You may add collection/set descriptions in collmgr -- in the colldescr field -- that will show up as set descriptions when the ListSets verb is issued to broker20.

Set information is used as an optional input by ListIdentifiers and ListRecords.

ListMetadataFormats

e.g., http://www.hti.umich.edu/cgi/b/broker20/broker20/?verb=ListMetadataFormats&identifier=oai:lib.umich.edu:YC023

ListMetadataFormats responds with a list of all the formats supported by broker20. Currently, it responds with: oai_dc (simple Dublin Core) used alone or with a valid identifier passed in.

ListIdentifiers

e.g., http://www.hti.umich.edu/cgi/b/broker20/broker20/?verb=ListIdentifiers&metadataPrefix=oai_dc&set=oaiall:yeatsbib

This verb will list the identifiers, i.e., the unique record locators, in the repository. If a set is not specified, it will list all the identifiers in groups that have been made OAI enabled. If a set is specified, it will list identifiers for the requested set.

GetRecord

e.g., http://www.hti.umich.edu/cgi/b/broker20/broker20/?verb=GetRecord&metadataPrefix=oai_dc&identifier=oai:lib.umich.edu:YC023

GetRecord will return a single record for the identifier requested, in the metadata format requested.

ListRecords

e.g., http://www.hti.umich.edu/cgi/b/broker20/broker20/?verb=ListRecords&metadataPrefix=oai_dc&set=oaiall:yeatsbib

This verb works very much like GetRecord, but instead of returning one record, it returns a list of records based on the input parameters. This is the verb harvesters generally use to harvest your collections.

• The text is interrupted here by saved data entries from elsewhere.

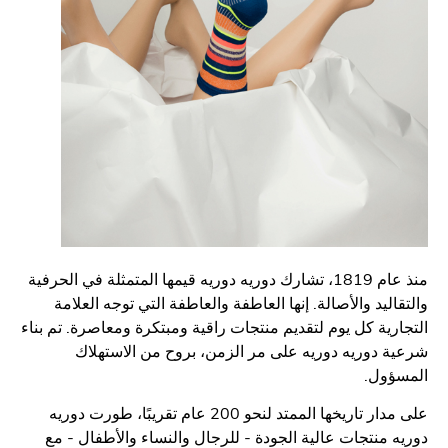
منذ عام 1819، تشارك دوريه دوريه قيمها المتمثلة في الحرفية
اليد والأصالة. إنها العاطفة والعاطفة التي توجه العلامة
رية كل يوم لتقديم منتجات راقية ومبتكرة ومعاصرة. تم بناء
 دوريه دوريه على مر الزمن، بروح من الاستهلاك
ؤول.
على مدار تاريخها الممتد لنحو 200 عام تقريبًا، طورت دوريه
 منتجات عالية الجودة - للرجال والنساء والأطفال - مع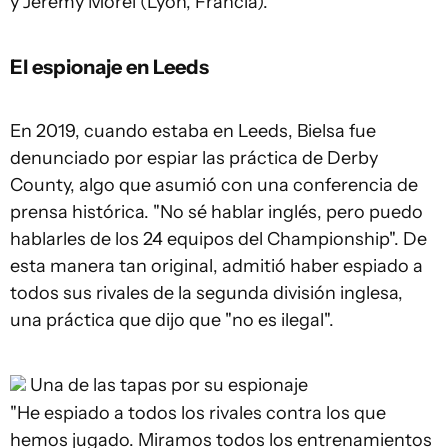
y Jérémy Morel (Lyon, Francia).
El espionaje en Leeds
En 2019, cuando estaba en Leeds, Bielsa fue
denunciado por espiar las práctica de Derby
County, algo que asumió con una conferencia de
prensa histórica. "No sé hablar inglés, pero puedo
hablarles de los 24 equipos del Championship". De
esta manera tan original, admitió haber espiado a
todos sus rivales de la segunda división inglesa,
una práctica que dijo que "no es ilegal".
Una de las tapas por su espionaje
"He espiado a todos los rivales contra los que
hemos jugado. Miramos todos los entrenamientos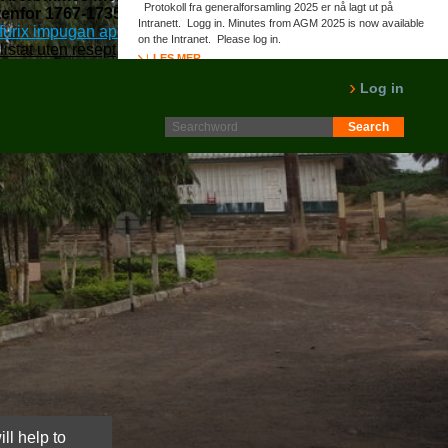
Protokoll fra generalforsamling 2025 er nå lagt ut på
tenfor 1767-1735, et ingeniørkunst under engelsk
Intranett. Logg in. Minutes from AGM 2025 is now available
 furix impugan apotek reseptfritt
::
hjemmeside
::
Oppdag
on the Intranet. Please log in.
listat uten resept
LES MER
Log in
ll help to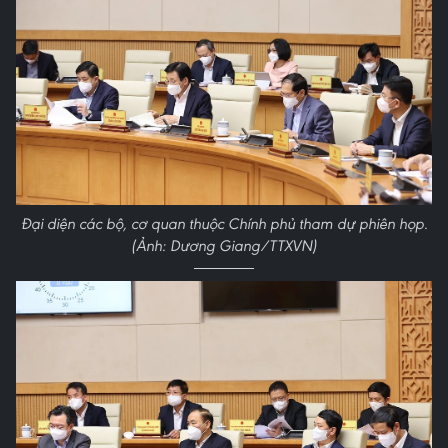
Đại diện các bộ, cơ quan thuộc Chính phủ tham dự phiên họp.
(Ảnh: Dương Giang/TTXVN)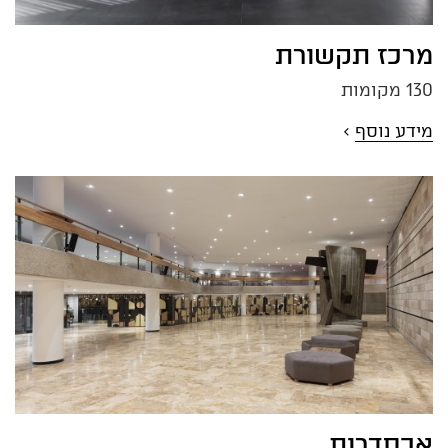
מרכז תקשורת
130 מקומות
מידע נוסף
>
אכסדרות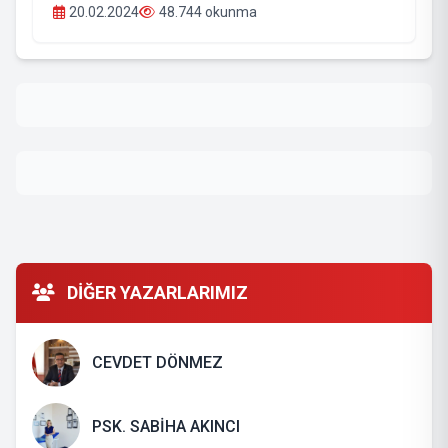
20.02.2024
48.744 okunma
DİĞER YAZARLARIMIZ
CEVDET DÖNMEZ
PSK. SABİHA AKINCI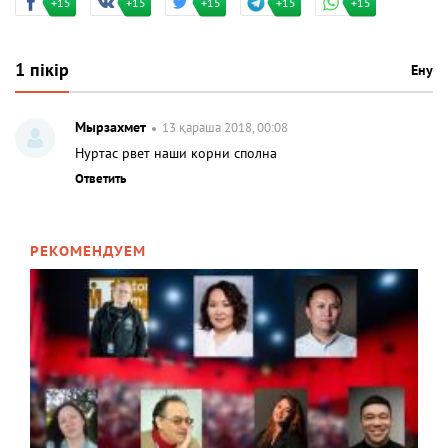
+15
+15
+15
+15
+15
1 пікір
Ену
Мырзахмет
13 қараша 2018, 00:08
Нуртас рвет наши корни сполна
Ответить
РЕКОМЕНДУЕМ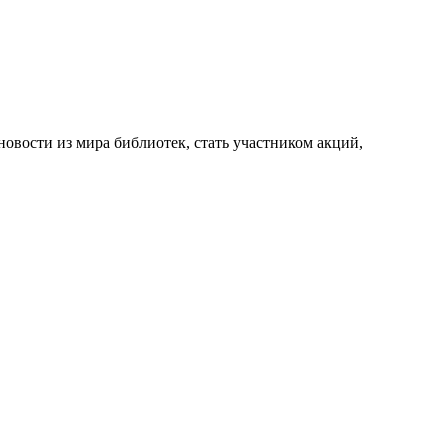
новости из мира библиотек, стать участником акций,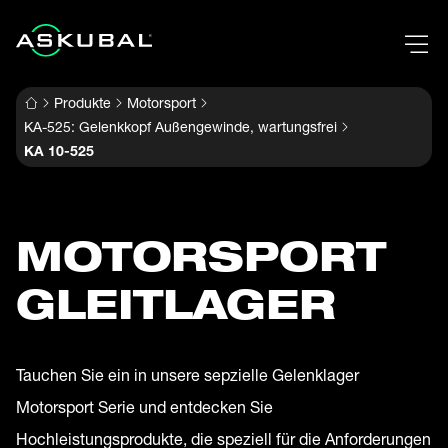
Produkte
Motorsport
KA-525: Gelenkkopf Außengewinde, wartungsfrei
KA 10-525
MOTORSPORT
GLEITLAGER
Tauchen Sie ein in unsere sepzielle Gelenklager
Motorsport Serie und entdecken Sie
Hochleistungsprodukte, die speziell für die Anforderungen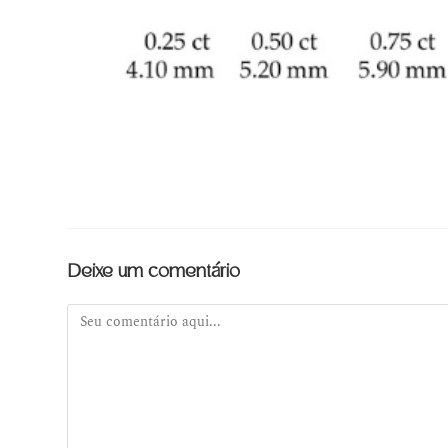
Deixe um comentário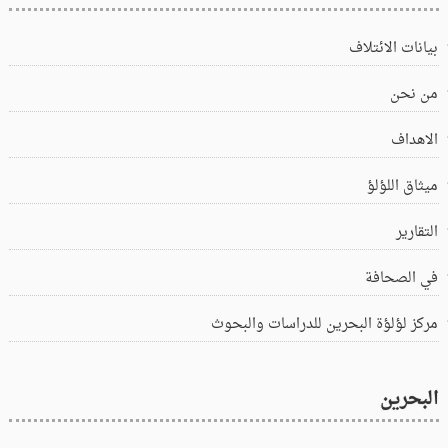
بيانات الائتلاف
من نحن
الاهداف
ميثاق اللؤلؤ
التقارير
في الصحافة
مركز لؤلؤة البحرين للدراسات والبحوث
البحرين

In broker20 there is a routine that converts BibClass data to Dublin Core data for this verb (and the GetRecord verb) and in the case where the BibClass data is bad (missing closing K tag, for example), the record will not be output, but an entry into the ErrorLogFor_broker20 log file in /l1/cgi/b/broker20 will be made. In the log file you will find the time the error took place, the id of the record, and a copy of the record with the problem.

OAI Sets

In order for broker20 to work, you need to create a group or groups made up of collections that you wish harvesters to gather. You do this through collmgr. Be sure to set the OAI parameter to Y or y for these groups. Most institutions will probably only create one group with the collections they feel a harvester should have access to, but there are cases in which you will want to use different schema to reflect your sets, e.g., topical, geographical, access-related. Create different groups containing different collections to reflect these schema. If this method is taken, please inform harvesters of the different group schemas.

To put collections online, you should follow the procedures to get BibClass collections online, since broker20 works against BibClass collections. Also, remember to add the collection(s) to the AUTH system giving broker20 access to them.

All searches for data are done with XPAT.

OAI is Unicode compliant. If your institution has character entity references, you will need to add them to the broker20 code with the appropriate Unicode values. You will need to add the conversions in the routine ConvertStandardCharEnt.

There is another routine, ConvertCollectionChars, that converts Latin-1 characters (x0a1 to x0ff) and a few other characters from ISO-8859-* into their Unicode equivalents. This routine is commented out as we are now providing only Unicode BibClass records in DLPS. You may need to enable conversions in this routine if your records contain any characters from ISO encoding not currently handled by broker20.

In instances where a character entity reference does not have an obvious Unicode equivalent, the character entity reference is unchanged in the output. The user interface will simply display this string.

When you complete your installation and testing of broker20 at your institution, you will want to register your broker20 implementation with the OAI website at http://www.openarchives.org/data/registerasprovider.html. This site will run your broker20 implementation through a series of tests, and once it passes the tests you will be prompted to register. This is the official place to register to let harvesters know you are available for harvesting. You can test your repository first at the Repository Explorer which allows you to see the output of your data provider without harvesting yourself.